TASK PROMPT - Please pull out every line of the records below that contains the word "Which". Treat uppercase and lowercase as different.
[INPUT — start]
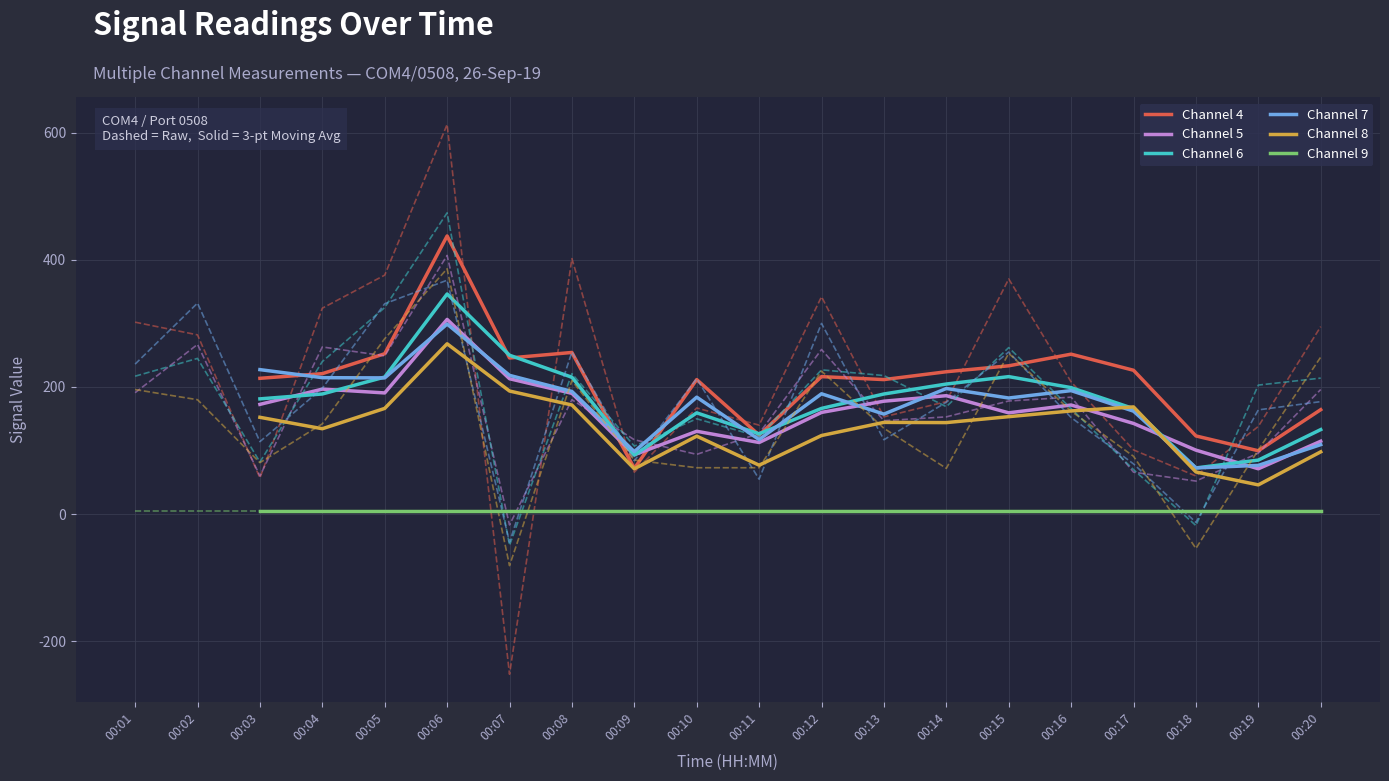

The value of Channel 7 at 00:08 is 58.0. True or false?

False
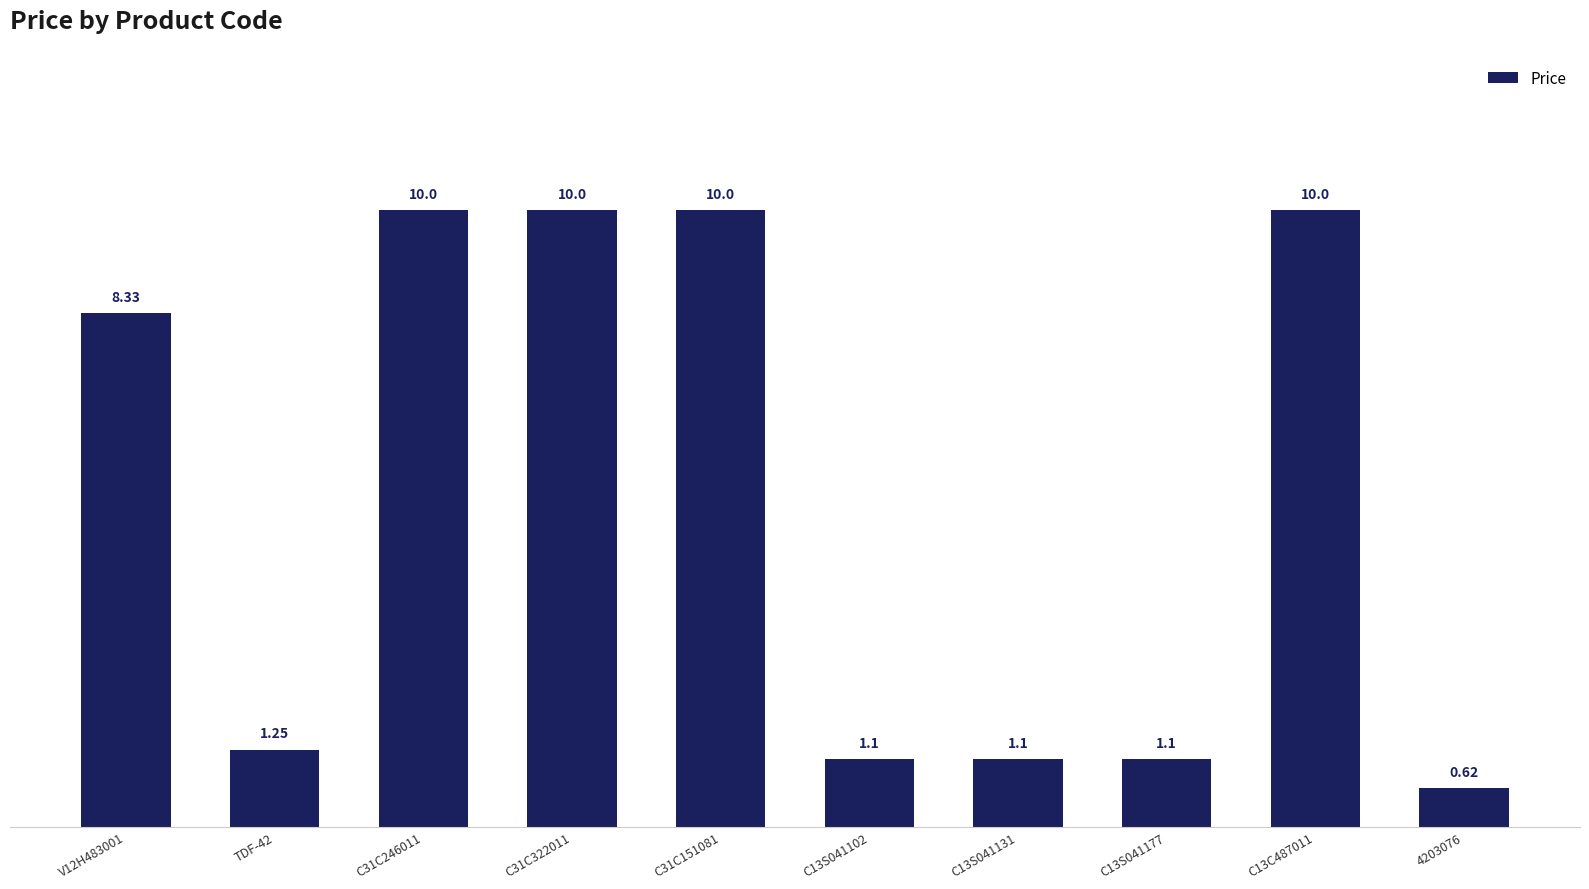

How many data points does each series have?

10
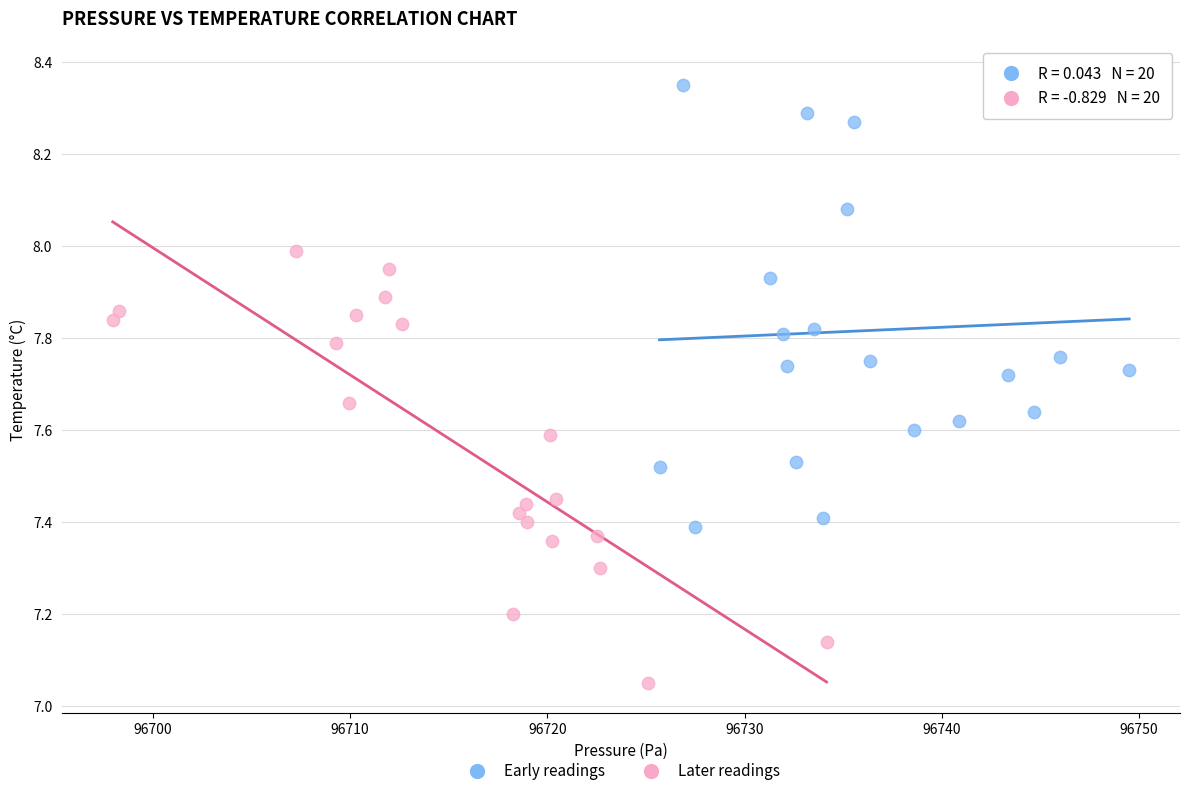

Which series contains the lowest Y value?

Later readings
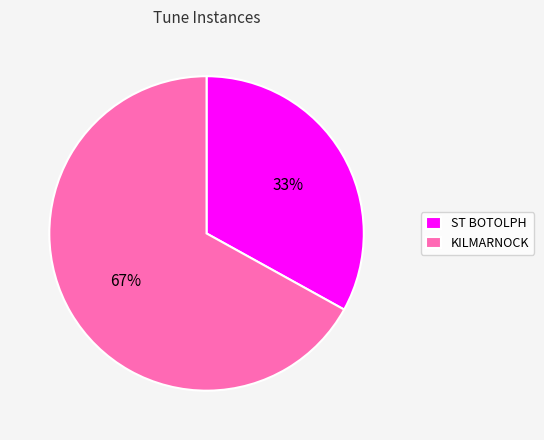

Which category has the smallest portion of the pie?

ST BOTOLPH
[INPUT — finish]
TASK OUTPUT -
Which series contains the lowest Y value?
Which category has the smallest portion of the pie?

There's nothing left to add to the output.